***** Records shown

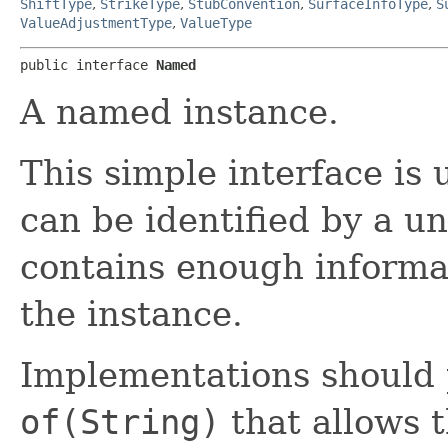
ShiftType
,
StrikeType
,
StubConvention
,
SurfaceInfoType
,
S
ValueAdjustmentType
,
ValueType
public interface 
Named
A named instance.
This simple interface is 
can be identified by a 
contains enough informat
the instance.
Implementations should 
of(String)
that allows t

**********

**What is required:** All lines from the one holding "SurfaceInfoType" through the end of the entries need to be given again exactly. Leave out the others.

**Answer space:**
SurfaceInfoType
,
S
ValueAdjustmentType
,
ValueType
public interface 
Named
A named instance.
This simple interface is 
can be identified by a 
contains enough informat
the instance.
Implementations should 
of(String)
that allows t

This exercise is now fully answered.